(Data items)

****

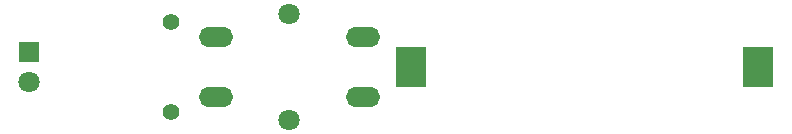
<source format=gts>
%TF.GenerationSoftware,KiCad,Pcbnew,9.0.2*%
%TF.CreationDate,2025-06-10T04:14:28+06:00*%
%TF.ProjectId,project_1_led torch,70726f6a-6563-4745-9f31-5f6c65642074,1*%
%TF.SameCoordinates,Original*%
%TF.FileFunction,Soldermask,Top*%
%TF.FilePolarity,Negative*%
%FSLAX46Y46*%
G04 Gerber Fmt 4.6, Leading zero omitted, Abs format (unit mm)*
G04 Created by KiCad (PCBNEW 9.0.2) date 2025-06-10 04:14:28*
%MOMM*%
%LPD*%
G01*
G04 APERTURE LIST*
%ADD10R,2.540000X3.510000*%
%ADD11R,1.800000X1.800000*%
%ADD12C,1.800000*%
%ADD13O,2.900000X1.700000*%
%ADD14C,1.400000*%
G04 APERTURE END LIST*
D10*
%TO.C,BT1*%
X124680000Y-96000000D03*
X95320000Y-96000000D03*
%TD*%
D11*
%TO.C,D1*%
X63000000Y-94725000D03*
D12*
X63000000Y-97265000D03*
%TD*%
%TO.C,SW1*%
X85000000Y-91500000D03*
X85000000Y-100500000D03*
D13*
X78750000Y-93500000D03*
X91250000Y-93500000D03*
X78750000Y-98500000D03*
X91250000Y-98500000D03*
%TD*%
D14*
%TO.C,R1*%
X75000000Y-92190000D03*
X75000000Y-99810000D03*
%TD*%
M02*

</source>
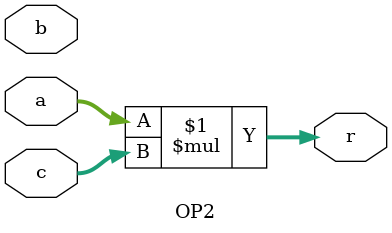
<source format=v>
module OP2(

input [7:0]a,b,c,
output [15:0]r

);

assign r = a*c;

endmodule


</source>
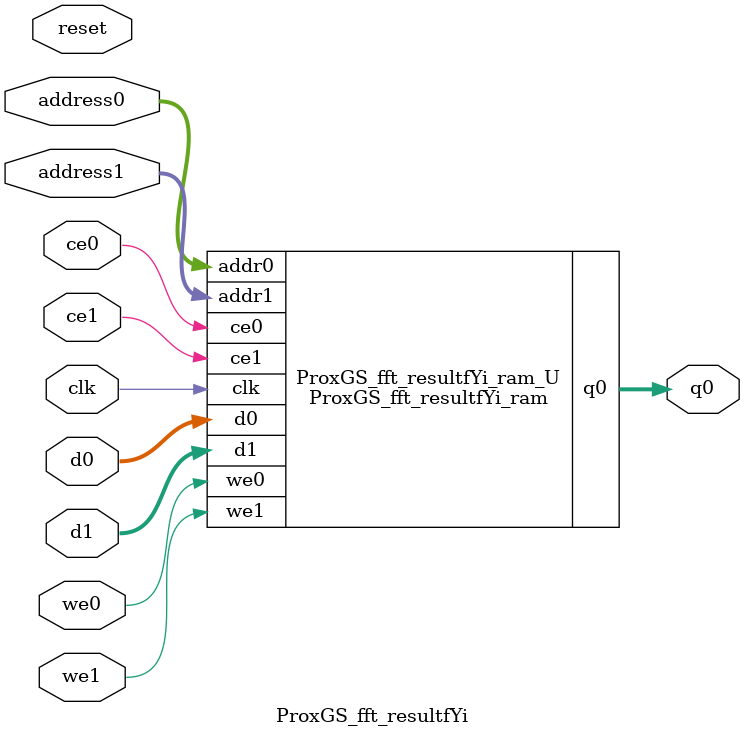
<source format=v>
`timescale 1 ns / 1 ps
module ProxGS_fft_resultfYi_ram (addr0, ce0, d0, we0, q0, addr1, ce1, d1, we1,  clk);

parameter DWIDTH = 32;
parameter AWIDTH = 14;
parameter MEM_SIZE = 16384;

input[AWIDTH-1:0] addr0;
input ce0;
input[DWIDTH-1:0] d0;
input we0;
output reg[DWIDTH-1:0] q0;
input[AWIDTH-1:0] addr1;
input ce1;
input[DWIDTH-1:0] d1;
input we1;
input clk;

(* ram_style = "block" *)reg [DWIDTH-1:0] ram[0:MEM_SIZE-1];




always @(posedge clk)  
begin 
    if (ce0) begin
        if (we0) 
            ram[addr0] <= d0; 
        q0 <= ram[addr0];
    end
end


always @(posedge clk)  
begin 
    if (ce1) begin
        if (we1) 
            ram[addr1] <= d1; 
    end
end


endmodule

`timescale 1 ns / 1 ps
module ProxGS_fft_resultfYi(
    reset,
    clk,
    address0,
    ce0,
    we0,
    d0,
    q0,
    address1,
    ce1,
    we1,
    d1);

parameter DataWidth = 32'd32;
parameter AddressRange = 32'd16384;
parameter AddressWidth = 32'd14;
input reset;
input clk;
input[AddressWidth - 1:0] address0;
input ce0;
input we0;
input[DataWidth - 1:0] d0;
output[DataWidth - 1:0] q0;
input[AddressWidth - 1:0] address1;
input ce1;
input we1;
input[DataWidth - 1:0] d1;



ProxGS_fft_resultfYi_ram ProxGS_fft_resultfYi_ram_U(
    .clk( clk ),
    .addr0( address0 ),
    .ce0( ce0 ),
    .we0( we0 ),
    .d0( d0 ),
    .q0( q0 ),
    .addr1( address1 ),
    .ce1( ce1 ),
    .we1( we1 ),
    .d1( d1 ));

endmodule


</source>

****

## TASK TO COMPLETE
What is needed is a copy of every line above in which "format" appears.

## WRITTEN REPLY
<source format=gts>
G04 Gerber Fmt 4.6, Leading zero omitted, Abs format (unit mm)*
<source format=v>
<source format=v>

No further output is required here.